As novas políticas do presidente dos Estados Unidos (EUA), Donald Trump, estão mexendo nas placas tectônicas do portfólio de grandes investidores institucionais ao redor do globo. Com o dólar mais fraco, investidores antes concentrados nos EUA passaram a prestar mais atenção aos mercados emergentes, o que amplia o fluxo de investimentos para esses países.
O maior interesse dos estrangeiros ficou perceptível em evento tradicional do UBS BB, realizado na última semana, em Nova York. A conferência ‘Global Emerging Markets One-on-One’ cresceu e, pela primeira vez, foi realizada no luxuoso Lotte New York Palace Hotel.
Participaram mais de 200 investidores e quase 90 companhias, com forte presença de América Latina, que respondeu por cerca de 70% do total. O resultado foram mais de 700 reuniões e quase 2 mil pontos de contato.
“O cenário de dólar mais fraco está estimulando algum tipo de realinhamento no portfólio dos grandes clientes institucionais, e mercados emergentes acabam recebendo mais atenção”, disse o responsável pela corretora institucional do UBS BB, Marcelo Okura, em entrevista à Broadcast, em Nova York. Nesse cenário, o Brasil chama a atenção por ser um dos principais mercados emergentes, afirmou.
Por outro lado, a guerra tarifária de Trump, que impôs tarifa de 50% ao País com motivações políticas, somada ao julgamento do ex-presidente Jair Bolsonaro, faz com que o investidor estrangeiro fique em ‘compasso de espera’, de acordo com o executivo.“Os investidores estrangeiros estão mais interessados no Brasil, mas cautelosamente observando, porque essa questão de tarifas impõe tensão maior e eles vão estar bastante atentos, principalmente agora, em relação às eleições”, acrescentou Okura.
Eleições
A disputa pelo Planalto tende a estar no centro das atenções dos investidores, já que os impactos tarifários são mais limitados, observa o responsável pelo banco de investimento do UBS BB, Anderson Brito. “A eleição tem impacto em 100% da economia versus um ruído momentâneo que afeta 10% da economia. Então, a eleição é muito mais importante no fim do dia”, afirma.
Até aqui, o apetite do investidor estrangeiro não foi afetado pelo contexto político e comercial. Prova disso foi a demanda bilionária pela emissão externa do Tesouro Nacional e das companhias brasileiras que vieram a reboque, o que pressionou para baixo o custo das captações.
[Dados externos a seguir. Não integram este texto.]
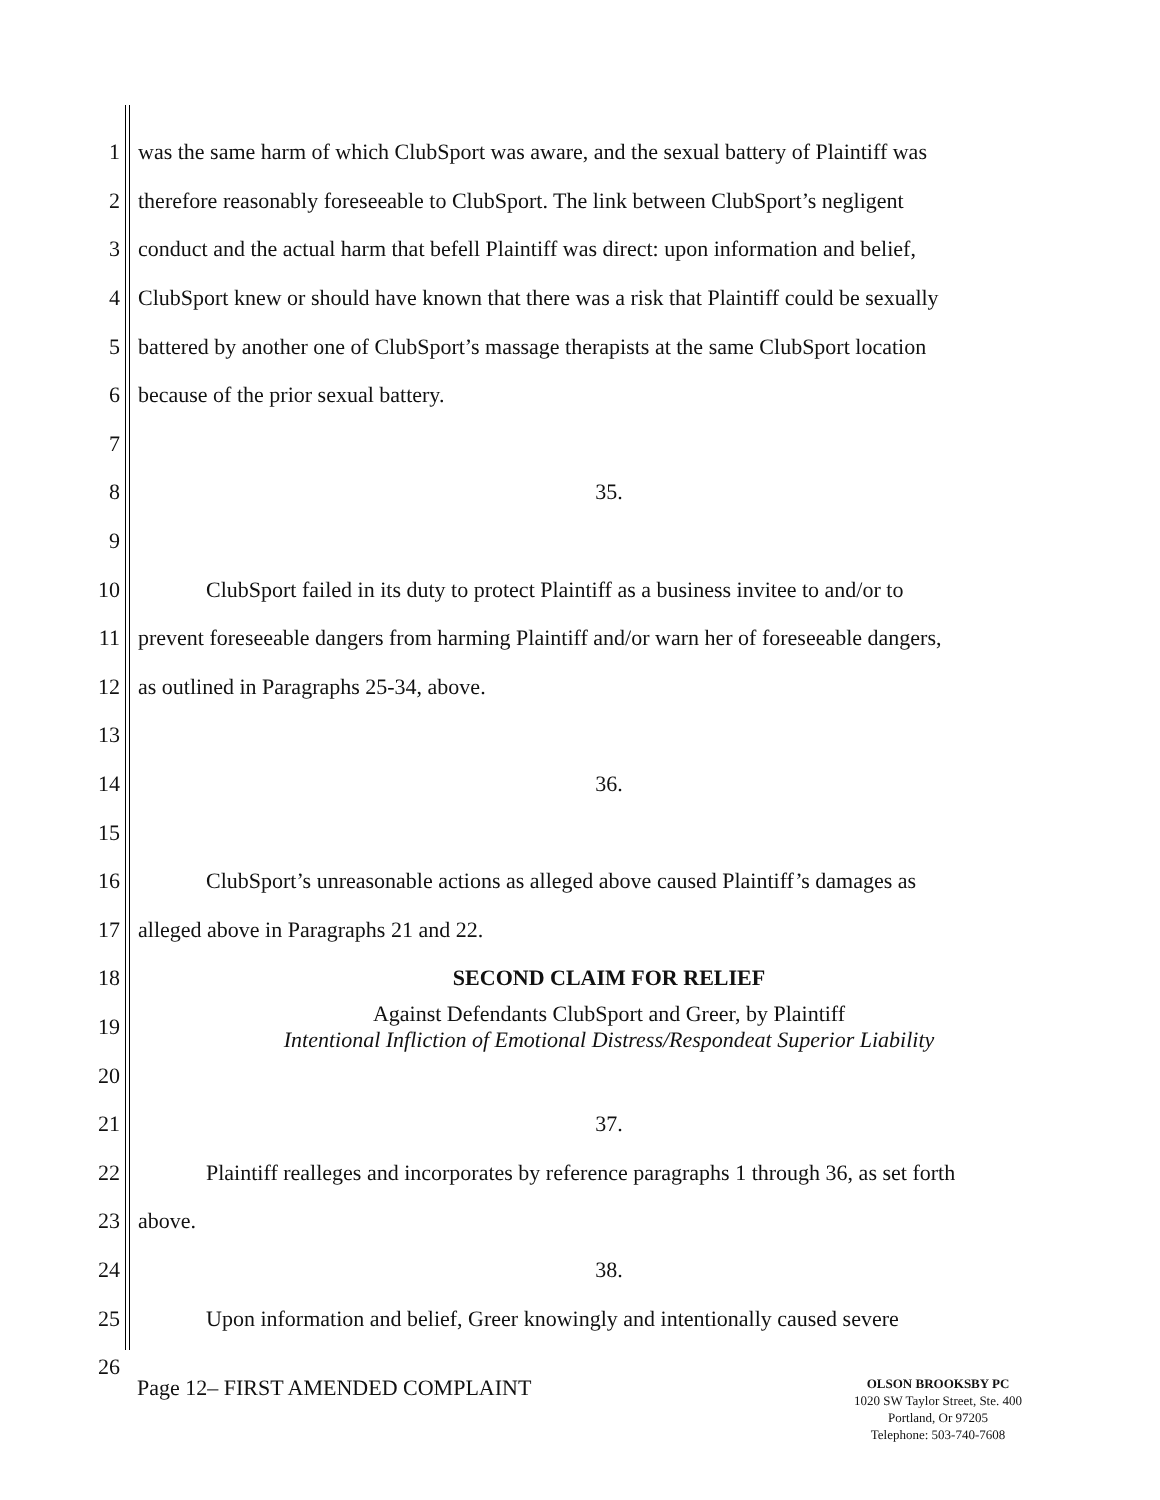1 was the same harm of which ClubSport was aware, and the sexual battery of Plaintiff was
2 therefore reasonably foreseeable to ClubSport. The link between ClubSport’s negligent
3 conduct and the actual harm that befell Plaintiff was direct: upon information and belief,
4 ClubSport knew or should have known that there was a risk that Plaintiff could be sexually
5 battered by another one of ClubSport’s massage therapists at the same ClubSport location
6 because of the prior sexual battery.
7
8 35.
9
10 ClubSport failed in its duty to protect Plaintiff as a business invitee to and/or to
11 prevent foreseeable dangers from harming Plaintiff and/or warn her of foreseeable dangers,
12 as outlined in Paragraphs 25-34, above.
13
14 36.
15
16 ClubSport’s unreasonable actions as alleged above caused Plaintiff’s damages as
17 alleged above in Paragraphs 21 and 22.
18 SECOND CLAIM FOR RELIEF
19 Against Defendants ClubSport and Greer, by Plaintiff
Intentional Infliction of Emotional Distress/Respondeat Superior Liability
20
21 37.
22 Plaintiff realleges and incorporates by reference paragraphs 1 through 36, as set forth
23 above.
24 38.
25 Upon information and belief, Greer knowingly and intentionally caused severe
26
Page 12– FIRST AMENDED COMPLAINT
OLSON BROOKSBY PC
1020 SW Taylor Street, Ste. 400
Portland, Or 97205
Telephone: 503-740-7608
A expectativa de que o Federal Reserve (Fed, o banco central americano) volte a cortar os juros em setembro também serve de gatilho. “Tínhamos uma expectativa muito boa dessa janela, e correspondeu. E o Tesouro vindo, a gente sabe que ele puxa a fila para emissões de empresas brasileiras”, diz a responsável pela área comercial do UBS BB, Fernanda Arraes. “É o cenário perfeito”, acrescenta.
Na área de fusões e aquisições (M&A, na sigla em inglês), as incertezas tarifárias têm feito os negócios demorarem mais para fechar, mas não têm melado as transações, conforme Brito. No acumulado do ano, o volume cresceu quase 25% em dólar ante 2024, mostram dados da consultoria americana Dealogic.
Luxos e Mimos
No último mês, entraram mais de dez operações na plataforma do UBS BB. O mercado de dívida local segue em expansão, impulsionado pelos juros altos no Brasil e pela entrada “forte” de recursos em fundos de crédito privado, explica Arraes.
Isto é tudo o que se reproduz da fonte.